“This has severe implications for Fiji’s economic development with the country’s dependence upon natural resources for its primary industries of fisheries, forestry and agriculture.”
So wrote the Minister for Foreign Affairs and International Cooperation, Ratu Inoke Kubuabola in the forward to the document presenting Fiji National Climate Change Policy (NCCP) launched in Suva recently.
Ratu Inoke’s remarks reflect the growing awareness among island countries of the threats posed by climate change that have resulted in the continued development of policies and strategies to address this threat.
“Most countries in the region have climate change policies and strategies that have been written and many endorsed. However, they vary in terms of quality and coverage.
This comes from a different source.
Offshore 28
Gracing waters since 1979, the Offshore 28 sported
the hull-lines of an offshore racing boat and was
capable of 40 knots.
Fiji’s is quite a comprehensive one and well written.
“The key issue is whether countries can actually abide by their policies and implement them, said Brian Dawson, Senior Advisor Climate Change for the SPC (Secretariat for the Pacific Community), in responding to queries about the Fiji climate change policy launch.
This was reinforced by Ratu Inoke who emphasized the importance of putting words into action.
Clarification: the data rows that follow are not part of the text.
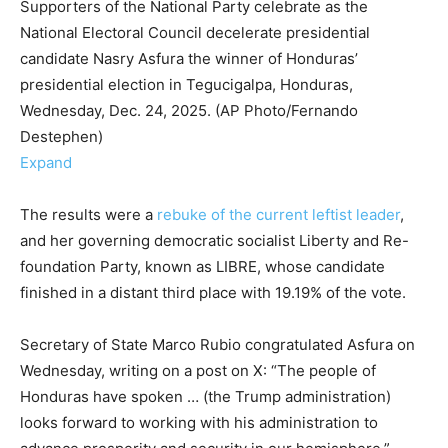
Supporters of the National Party celebrate as the
National Electoral Council decelerate presidential
candidate Nasry Asfura the winner of Honduras’
presidential election in Tegucigalpa, Honduras,
Wednesday, Dec. 24, 2025. (AP Photo/Fernando
Destephen)
Expand
The results were a
rebuke of the current leftist leader
,
and her governing democratic socialist Liberty and Re-
foundation Party, known as LIBRE, whose candidate
finished in a distant third place with 19.19% of the vote.
Secretary of State Marco Rubio congratulated Asfura on
Wednesday, writing on a post on X: “The people of
Honduras have spoken … (the Trump administration)
looks forward to working with his administration to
He cautioned that the intended outcomes of the Fiji National Climate Change Policy would not be realized “If we take a copy (of the Climate Change Policy document), skim through the glossy pages and store it in our bookshelves.
“It must be read and practiced, and arouse a sense of shared ownership by all relevant stakeholders as this has bearing on the very future of this nation and our region,” he said.
He pointed out that the policy “also recognizes the need for constructive co-operation in addressing the adverse impacts of climate change in a more holistic, pro-active and integrated manner,” he said.
Ratu Inoke acknowledged the financial help towards the development of the Fiji National Climate Change Policy provided by SPC/GIZ Coping with Climate Change in the Pacific Islands Region Programme.